Text passage -
I had the opportunity to analyse about one hundred mavuku. In the
period from 1999 to 2001, twenty
mavuku were acquired for the collection
of our Mozambican Ethnomathematics Research Centre. The paper presents
an analysis of the mavuku baskets in our collection.
Production and weaving structure Makhuwa basket weavers produce a type
of container, called nivuku (plural:
mavuku). It is used
to keep and transport food or valuable objects like jewellery. The basket
consists of two halves. Each half is a circular tray of a type called othokwa
(plural: ethokwa). One othokwa is the lid and the other is
the base of the container (see Photograph 1). The rims
of both lid and base are reinforced with strips of wood. An extra wooden
rim is sewn internally to the base so that it is easier to fit the lid,
as the diagram in Figure 3 illustrates. In most of
the cases the mavuku weavers use the 3/3 twill (see Figure
1b). Less frequent is the use of the 2/2 twill (see Figure
1a).
Discontinuity lines / Symmetry axes Often discontinuity lines break the basic weaving structure. They are symmetry axes. A discontinuity line marks the reversal of direction of the diagonal zigzag lines. The diagonals on the two sides of a discontinuity line are perpendicular. The discontinuity lines may be of two types, single or double. In the case of the 3/3 twill the strands go over 1, 3 and 5 strands, respectively, along a single discontinuity line (see Figure 4a) and over 2, 4, and 6 strands, respectively, along a double discontinuity line (see Figure 4b). Figure 5 presents the structure of both the lid and the base of a nivuku (diameter = 24,5 cm, height = 18,5 cm): it is characterised by one double discontinuity line. In the case of the 2/2 twill the jumps along a single discontinuity line are 1 and 3 (see Figure 6a) and along a double discontinuity line they are 2 and 4, respectively (see Figure 6b). Two or more parallel discontinuity lines appear in several mavuku. Two examples illustrate this situation. Figure 7 presents the weaving structure of the lid and the base of a nivuku (d = 24 cm, h = 18,5 cm, 3/3 twill). There are two double discontinuity lines, equidistant from the centre. The weaving design is divided into three bands and has rotational symmetry of 180 degrees. Figure 8 presents
the weaving structure of the lid and the base of another
nivuku
(d = 27 cm, h = 18 cm). This time there are three discontinuity
lines, dividing the texture into four bands. While the first and the third
discontinuity line are single, the central discontinuity line is double.

Exercises to complete -
**a.** Please write out the basket-weaving text from "I had the opportunity" to "in our collection.".
**b.** Which Makhuwa terms for the basket and its parts, in singular and plural, appear in the basket-weaving text?
**c.** According to the basket-weaving text, how many mavuku were acquired for the research centre's collection between 1999 and 2001?
The data after this point has no connection to the basket-weaving text.

Recorded information -
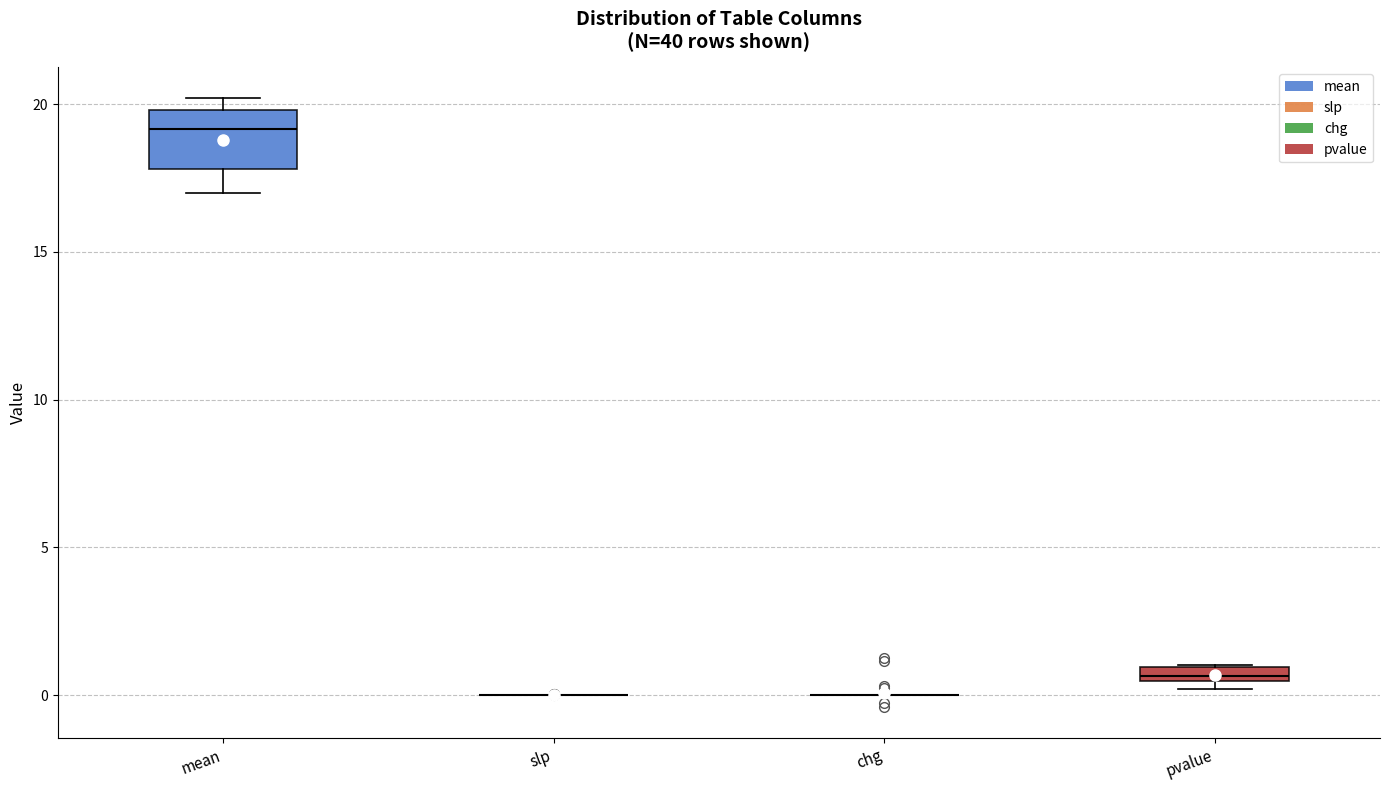

Where does the lower whisker of the box for mean end on the y-axis? The values are not printed on the chart, so give them approximately, as read against the axis.

17.0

Solutions to the problems -
**a.**
I had the opportunity to analyse about one hundred mavuku. In the
period from 1999 to 2001, twenty
mavuku were acquired for the collection
of our Mozambican Ethnomathematics Research Centre. The paper presents
an analysis of the mavuku baskets in our collection.

**b.** nivuku, mavuku, othokwa, ethokwa

**c.** Twenty.